• What to produce
Only the lines from the one that contains "X276606Y213868D02*" through the final line of the entries should be repeated, exactly as written.

Design files in text formats
╭──
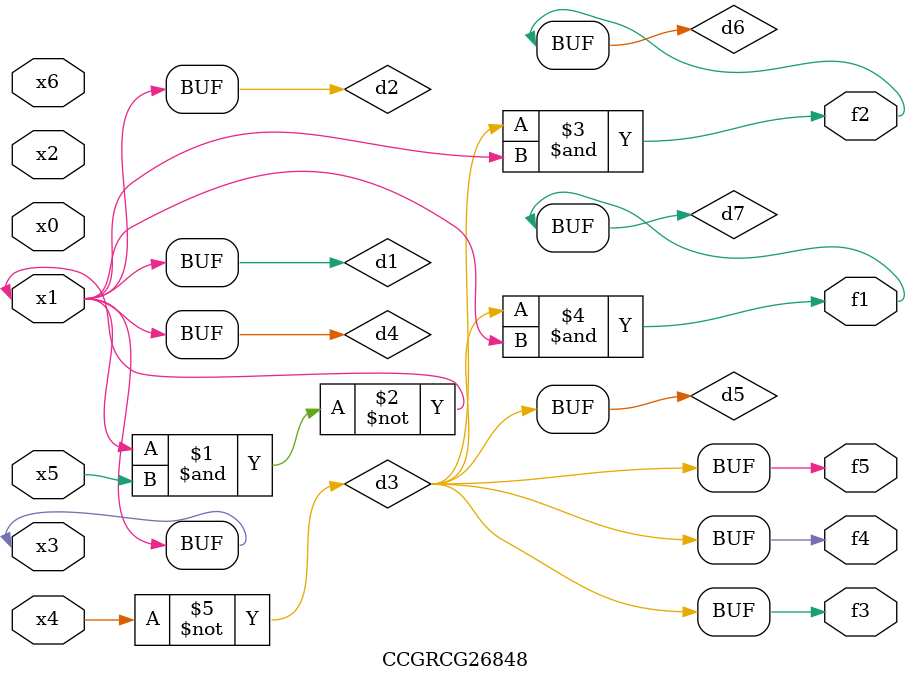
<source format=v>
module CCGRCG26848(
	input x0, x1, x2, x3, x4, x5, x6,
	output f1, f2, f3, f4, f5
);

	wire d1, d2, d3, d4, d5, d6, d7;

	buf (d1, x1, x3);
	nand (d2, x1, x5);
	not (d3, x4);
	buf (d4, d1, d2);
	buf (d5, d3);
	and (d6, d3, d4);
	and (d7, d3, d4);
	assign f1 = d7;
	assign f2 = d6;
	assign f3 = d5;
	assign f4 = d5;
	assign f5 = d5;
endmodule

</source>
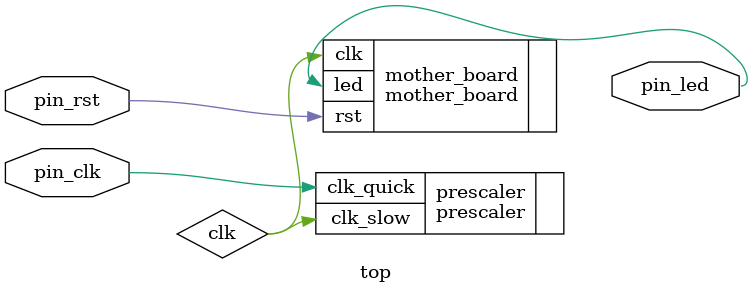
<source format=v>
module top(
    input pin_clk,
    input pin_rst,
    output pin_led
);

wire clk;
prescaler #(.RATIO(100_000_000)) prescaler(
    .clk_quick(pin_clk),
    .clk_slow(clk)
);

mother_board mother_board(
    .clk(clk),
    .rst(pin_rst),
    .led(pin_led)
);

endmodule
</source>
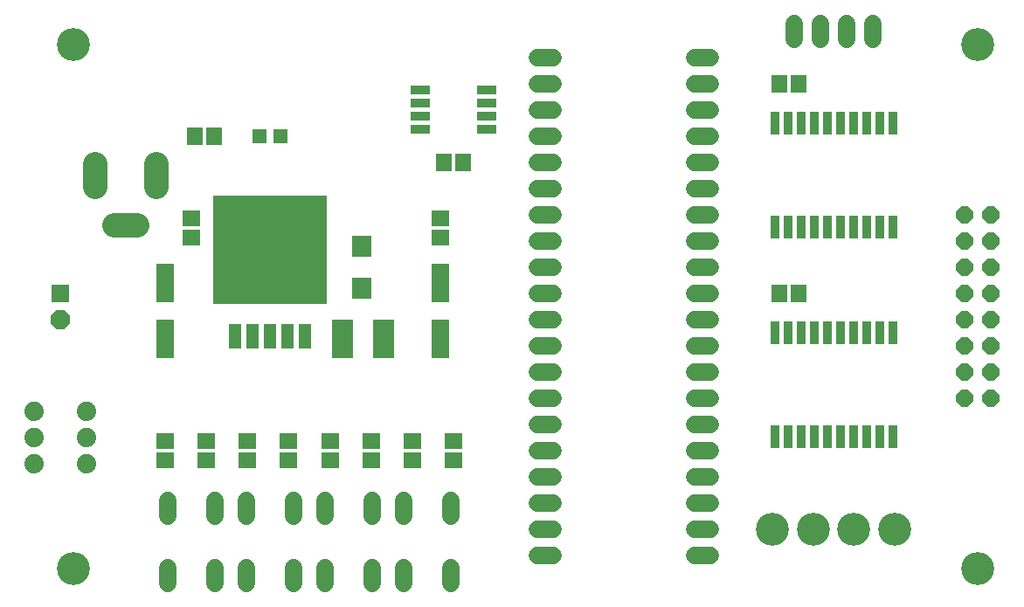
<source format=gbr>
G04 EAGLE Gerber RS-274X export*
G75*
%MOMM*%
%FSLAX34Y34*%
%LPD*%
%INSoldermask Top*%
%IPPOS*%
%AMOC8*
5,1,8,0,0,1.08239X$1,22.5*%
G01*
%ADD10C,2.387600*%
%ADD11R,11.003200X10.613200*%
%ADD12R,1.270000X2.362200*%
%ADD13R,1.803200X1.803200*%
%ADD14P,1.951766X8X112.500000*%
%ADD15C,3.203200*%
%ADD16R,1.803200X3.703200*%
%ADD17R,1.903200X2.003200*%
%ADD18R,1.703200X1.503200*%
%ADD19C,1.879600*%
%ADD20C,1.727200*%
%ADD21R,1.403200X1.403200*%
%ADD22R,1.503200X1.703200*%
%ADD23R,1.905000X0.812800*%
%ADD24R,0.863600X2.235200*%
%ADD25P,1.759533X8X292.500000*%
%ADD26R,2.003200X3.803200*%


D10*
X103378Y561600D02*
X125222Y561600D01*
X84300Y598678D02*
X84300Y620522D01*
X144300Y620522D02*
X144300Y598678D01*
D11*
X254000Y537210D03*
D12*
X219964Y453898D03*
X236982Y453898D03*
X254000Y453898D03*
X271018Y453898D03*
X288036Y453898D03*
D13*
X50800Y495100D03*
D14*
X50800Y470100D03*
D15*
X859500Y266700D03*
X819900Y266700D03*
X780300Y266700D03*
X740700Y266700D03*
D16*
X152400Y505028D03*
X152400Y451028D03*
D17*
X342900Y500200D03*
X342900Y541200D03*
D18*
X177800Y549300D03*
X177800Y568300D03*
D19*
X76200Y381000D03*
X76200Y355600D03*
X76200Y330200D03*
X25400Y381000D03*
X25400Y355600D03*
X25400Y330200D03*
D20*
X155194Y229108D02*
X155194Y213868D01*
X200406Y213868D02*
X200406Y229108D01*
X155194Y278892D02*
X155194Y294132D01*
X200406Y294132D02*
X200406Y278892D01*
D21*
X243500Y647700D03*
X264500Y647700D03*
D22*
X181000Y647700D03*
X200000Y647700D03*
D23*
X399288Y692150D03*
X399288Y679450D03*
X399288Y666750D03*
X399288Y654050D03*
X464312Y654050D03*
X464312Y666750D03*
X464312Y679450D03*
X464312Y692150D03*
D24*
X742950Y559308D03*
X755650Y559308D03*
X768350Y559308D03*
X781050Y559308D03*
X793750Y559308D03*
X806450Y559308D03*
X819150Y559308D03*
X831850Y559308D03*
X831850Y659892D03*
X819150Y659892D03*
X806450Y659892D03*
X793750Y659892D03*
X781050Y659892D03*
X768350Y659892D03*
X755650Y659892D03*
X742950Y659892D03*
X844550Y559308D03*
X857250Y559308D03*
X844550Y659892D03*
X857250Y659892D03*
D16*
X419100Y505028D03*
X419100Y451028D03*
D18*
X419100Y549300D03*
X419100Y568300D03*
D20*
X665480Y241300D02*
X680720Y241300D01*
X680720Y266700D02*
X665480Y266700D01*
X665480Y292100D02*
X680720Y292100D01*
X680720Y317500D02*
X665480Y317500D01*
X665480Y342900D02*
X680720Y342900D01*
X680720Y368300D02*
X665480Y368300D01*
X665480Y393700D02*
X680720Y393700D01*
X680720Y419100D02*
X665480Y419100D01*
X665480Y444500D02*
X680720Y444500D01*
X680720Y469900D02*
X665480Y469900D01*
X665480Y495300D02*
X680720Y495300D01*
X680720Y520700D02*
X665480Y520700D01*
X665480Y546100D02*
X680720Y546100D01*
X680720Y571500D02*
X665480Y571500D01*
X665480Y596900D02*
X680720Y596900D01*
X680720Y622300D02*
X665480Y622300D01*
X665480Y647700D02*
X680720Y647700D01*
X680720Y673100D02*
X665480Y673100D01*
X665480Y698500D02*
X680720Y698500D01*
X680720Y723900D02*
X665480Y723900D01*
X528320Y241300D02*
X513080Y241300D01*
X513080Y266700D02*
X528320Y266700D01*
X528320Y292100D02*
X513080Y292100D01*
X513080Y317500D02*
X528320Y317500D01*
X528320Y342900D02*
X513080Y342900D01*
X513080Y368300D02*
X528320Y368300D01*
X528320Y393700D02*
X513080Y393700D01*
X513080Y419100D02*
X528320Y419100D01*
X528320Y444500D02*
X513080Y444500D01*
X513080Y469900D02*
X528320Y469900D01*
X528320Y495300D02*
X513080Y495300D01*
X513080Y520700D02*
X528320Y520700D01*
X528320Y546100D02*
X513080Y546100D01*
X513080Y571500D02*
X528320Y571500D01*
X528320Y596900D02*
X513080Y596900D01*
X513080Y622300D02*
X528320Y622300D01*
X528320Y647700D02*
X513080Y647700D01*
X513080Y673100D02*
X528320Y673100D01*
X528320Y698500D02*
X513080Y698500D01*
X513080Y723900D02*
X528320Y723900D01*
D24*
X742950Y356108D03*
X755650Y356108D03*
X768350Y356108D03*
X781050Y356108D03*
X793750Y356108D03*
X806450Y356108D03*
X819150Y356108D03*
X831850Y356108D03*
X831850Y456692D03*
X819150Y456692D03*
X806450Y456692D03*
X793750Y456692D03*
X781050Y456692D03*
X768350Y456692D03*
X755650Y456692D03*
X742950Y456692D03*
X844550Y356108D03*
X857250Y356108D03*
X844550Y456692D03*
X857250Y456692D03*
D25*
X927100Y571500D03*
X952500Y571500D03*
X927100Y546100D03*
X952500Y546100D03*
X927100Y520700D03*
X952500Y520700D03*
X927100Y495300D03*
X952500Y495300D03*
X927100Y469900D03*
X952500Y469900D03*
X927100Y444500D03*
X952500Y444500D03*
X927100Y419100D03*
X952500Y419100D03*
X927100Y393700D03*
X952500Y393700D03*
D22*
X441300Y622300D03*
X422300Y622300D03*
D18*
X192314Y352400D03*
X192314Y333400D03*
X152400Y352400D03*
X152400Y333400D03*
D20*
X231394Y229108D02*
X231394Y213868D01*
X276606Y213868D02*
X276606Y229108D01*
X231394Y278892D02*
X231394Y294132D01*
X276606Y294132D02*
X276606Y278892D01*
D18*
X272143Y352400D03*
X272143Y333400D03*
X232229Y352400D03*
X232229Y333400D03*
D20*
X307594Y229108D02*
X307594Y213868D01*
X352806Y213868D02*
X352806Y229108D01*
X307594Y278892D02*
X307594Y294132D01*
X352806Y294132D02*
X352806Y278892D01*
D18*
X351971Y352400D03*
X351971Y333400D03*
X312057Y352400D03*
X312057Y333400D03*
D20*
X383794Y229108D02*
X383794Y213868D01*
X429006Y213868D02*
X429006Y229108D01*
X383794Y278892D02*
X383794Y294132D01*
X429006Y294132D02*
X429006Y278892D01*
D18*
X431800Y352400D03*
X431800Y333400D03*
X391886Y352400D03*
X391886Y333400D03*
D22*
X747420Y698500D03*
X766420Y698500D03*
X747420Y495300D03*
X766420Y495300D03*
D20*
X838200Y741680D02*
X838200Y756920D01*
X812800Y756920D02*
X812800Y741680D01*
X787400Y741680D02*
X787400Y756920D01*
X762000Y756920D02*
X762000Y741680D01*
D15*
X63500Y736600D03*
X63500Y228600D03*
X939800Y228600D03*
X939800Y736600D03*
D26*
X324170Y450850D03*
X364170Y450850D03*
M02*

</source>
╰──
• Written response
X276606Y213868D02*
X276606Y229108D01*
X231394Y278892D02*
X231394Y294132D01*
X276606Y294132D02*
X276606Y278892D01*
D18*
X272143Y352400D03*
X272143Y333400D03*
X232229Y352400D03*
X232229Y333400D03*
D20*
X307594Y229108D02*
X307594Y213868D01*
X352806Y213868D02*
X352806Y229108D01*
X307594Y278892D02*
X307594Y294132D01*
X352806Y294132D02*
X352806Y278892D01*
D18*
X351971Y352400D03*
X351971Y333400D03*
X312057Y352400D03*
X312057Y333400D03*
D20*
X383794Y229108D02*
X383794Y213868D01*
X429006Y213868D02*
X429006Y229108D01*
X383794Y278892D02*
X383794Y294132D01*
X429006Y294132D02*
X429006Y278892D01*
D18*
X431800Y352400D03*
X431800Y333400D03*
X391886Y352400D03*
X391886Y333400D03*
D22*
X747420Y698500D03*
X766420Y698500D03*
X747420Y495300D03*
X766420Y495300D03*
D20*
X838200Y741680D02*
X838200Y756920D01*
X812800Y756920D02*
X812800Y741680D01*
X787400Y741680D02*
X787400Y756920D01*
X762000Y756920D02*
X762000Y741680D01*
D15*
X63500Y736600D03*
X63500Y228600D03*
X939800Y228600D03*
X939800Y736600D03*
D26*
X324170Y450850D03*
X364170Y450850D03*
M02*

</source>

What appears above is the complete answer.